Ich will mich hier anders als sonst nicht mit den Werbeversprachen und Aussagen der Verpackung aufhalten, die sich übrigens, obwohl die Dose groß genug wäre nur auf der Umverpackung finden, sondern nur mit dem Zutatenverzeichnis, da es wesentlich für die Beurteilung ist.

Nach dem Zutatenverzeichnis bestehen die Tabletten aus Magnesiumoxid, Magnesiumcarbonat, den Füllstoffen Dicalciumphosphat und Cellulose, Trennmitteln (Magnesiumsalze von Speisefettsäuren, Siliziumdioxid und vernetzte Carboxmethylcellulose). Das Magnesium steckt vor allem im Magnesiumoxid und Magnesiumcarbonat.
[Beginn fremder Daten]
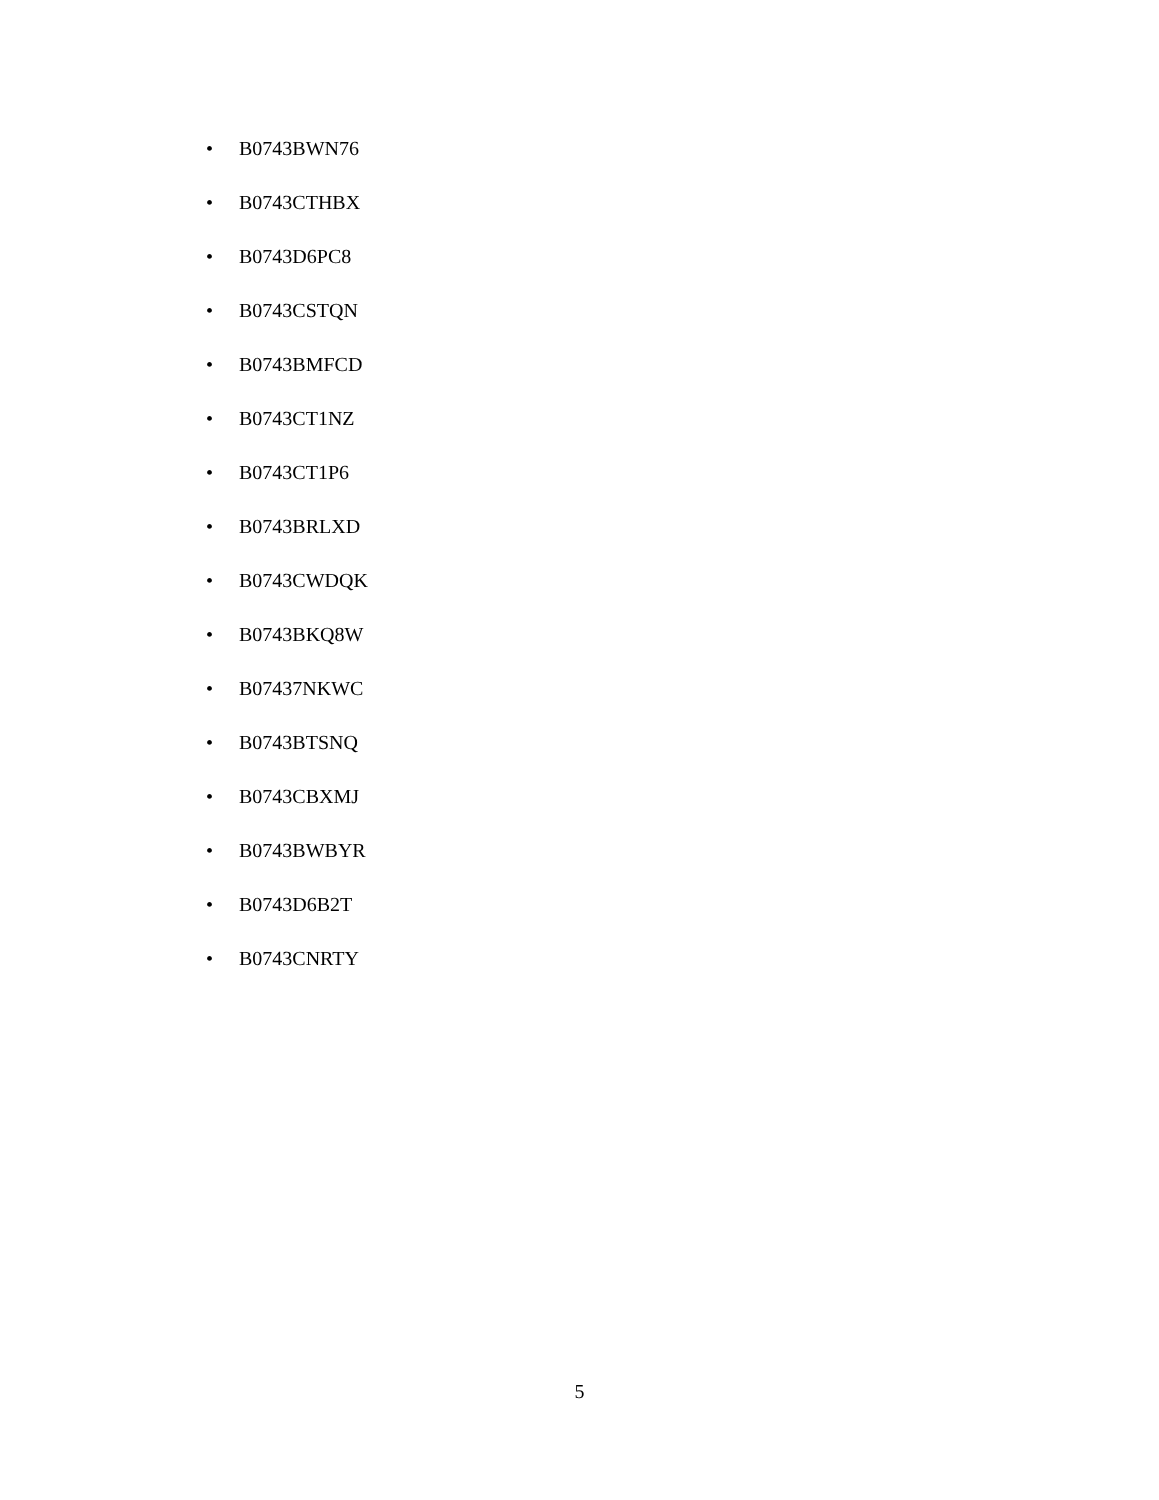• B0743BWN76
• B0743CTHBX
• B0743D6PC8
• B0743CSTQN
• B0743BMFCD
• B0743CT1NZ
• B0743CT1P6
• B0743BRLXD
• B0743CWDQK
• B0743BKQ8W
• B07437NKWC
• B0743BTSNQ
• B0743CBXMJ
• B0743BWBYR
• B0743D6B2T
• B0743CNRTY
5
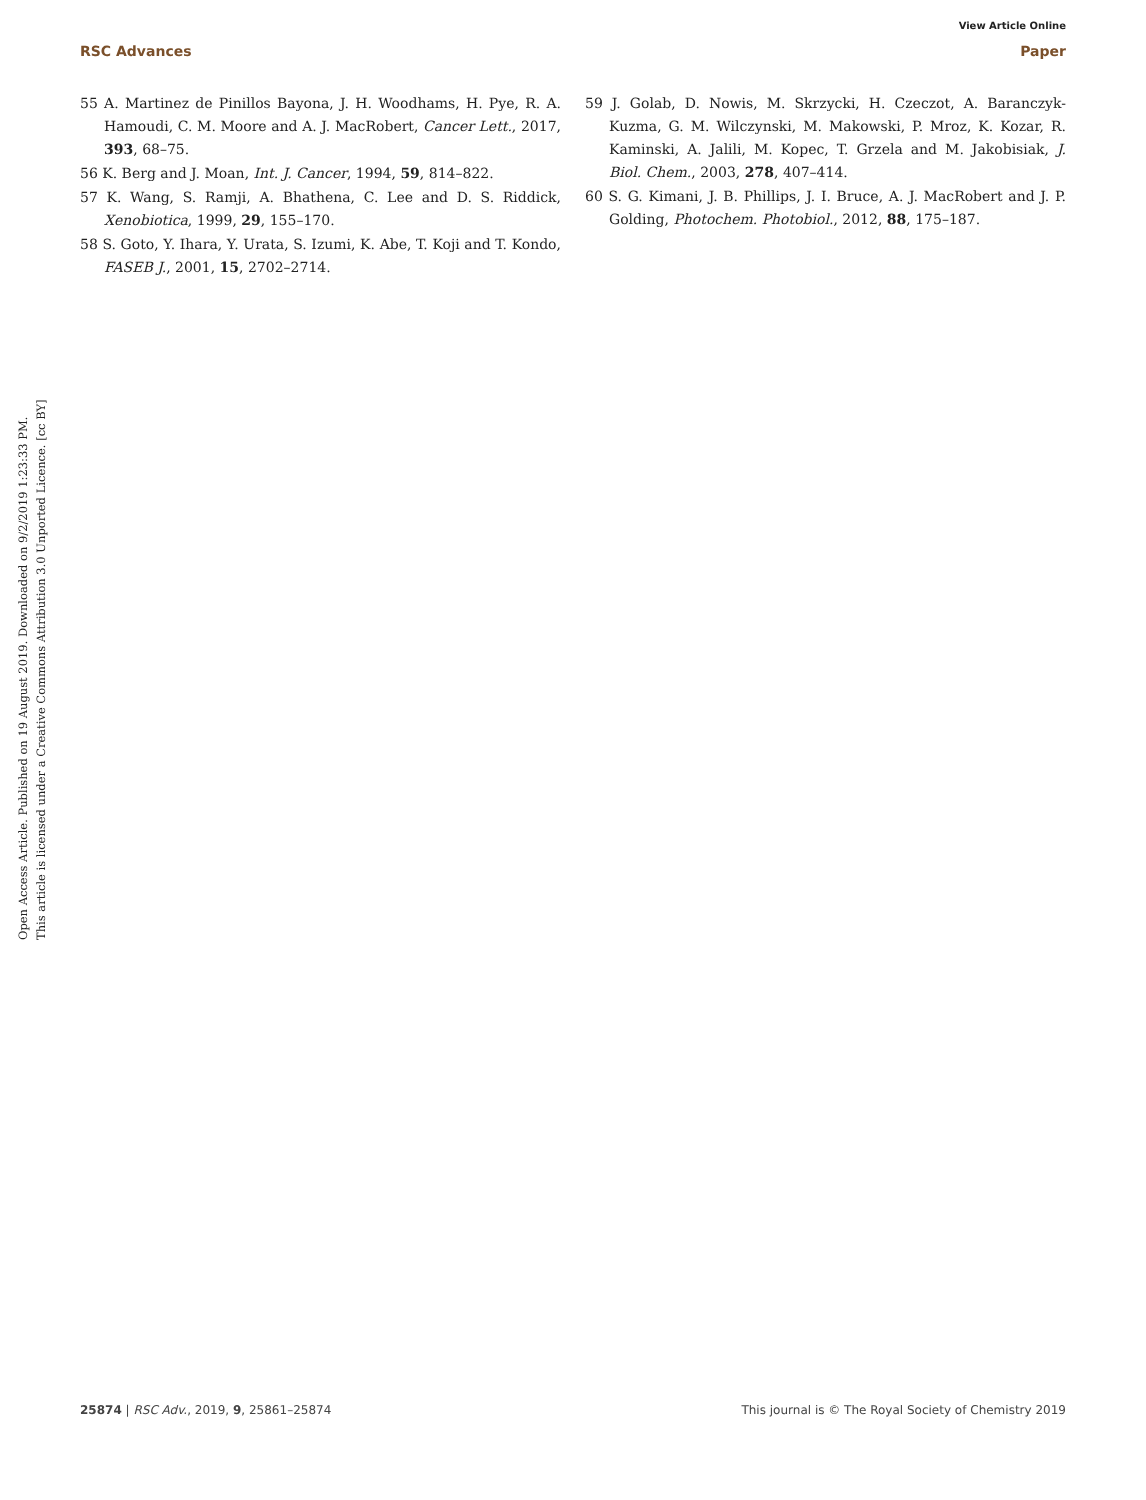View Article Online
RSC Advances Paper
Open Access Article. Published on 19 August 2019. Downloaded on 9/2/2019 1:23:33 PM.
This article is licensed under a Creative Commons Attribution 3.0 Unported Licence. [cc BY]
55 A. Martinez de Pinillos Bayona, J. H. Woodhams, H. Pye, R. A. Hamoudi, C. M. Moore and A. J. MacRobert, Cancer Lett., 2017, 393, 68–75.
56 K. Berg and J. Moan, Int. J. Cancer, 1994, 59, 814–822.
57 K. Wang, S. Ramji, A. Bhathena, C. Lee and D. S. Riddick, Xenobiotica, 1999, 29, 155–170.
58 S. Goto, Y. Ihara, Y. Urata, S. Izumi, K. Abe, T. Koji and T. Kondo, FASEB J., 2001, 15, 2702–2714.
59 J. Golab, D. Nowis, M. Skrzycki, H. Czeczot, A. Baranczyk-Kuzma, G. M. Wilczynski, M. Makowski, P. Mroz, K. Kozar, R. Kaminski, A. Jalili, M. Kopec, T. Grzela and M. Jakobisiak, J. Biol. Chem., 2003, 278, 407–414.
60 S. G. Kimani, J. B. Phillips, J. I. Bruce, A. J. MacRobert and J. P. Golding, Photochem. Photobiol., 2012, 88, 175–187.
25874 | RSC Adv., 2019, 9, 25861–25874 This journal is © The Royal Society of Chemistry 2019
Der größere Teil im Magnesiumoxid, da die Reihenfolge eine Aussage über die Menge beinhaltet. Es dürften also von 375 mg Magnesium >180 mg im Magnesiumoxid stecken. Die Intension des Herstellers war wohl, dass das Magnesiumcarbonat im sauren Milieu des Magens reagiert gemäß:

MgCO3 + 2H+ → Mg2+ + H2CO3

Wobei die gebildete Kohlensäure dann zerfällt:

H2CO3 → H2O + CO2

Das ergibt dann die Bläschen, wenn man die Tablette in Essig gibt. Die Gasbildung ist aber nicht sehr intensiv. Offensichtlich wird zu wenig von dem Calciumcarbonat aufgelöst oder es ist zu wenig vorhanden um die Tablette in absehbarer Zeit vollständig zu lösen.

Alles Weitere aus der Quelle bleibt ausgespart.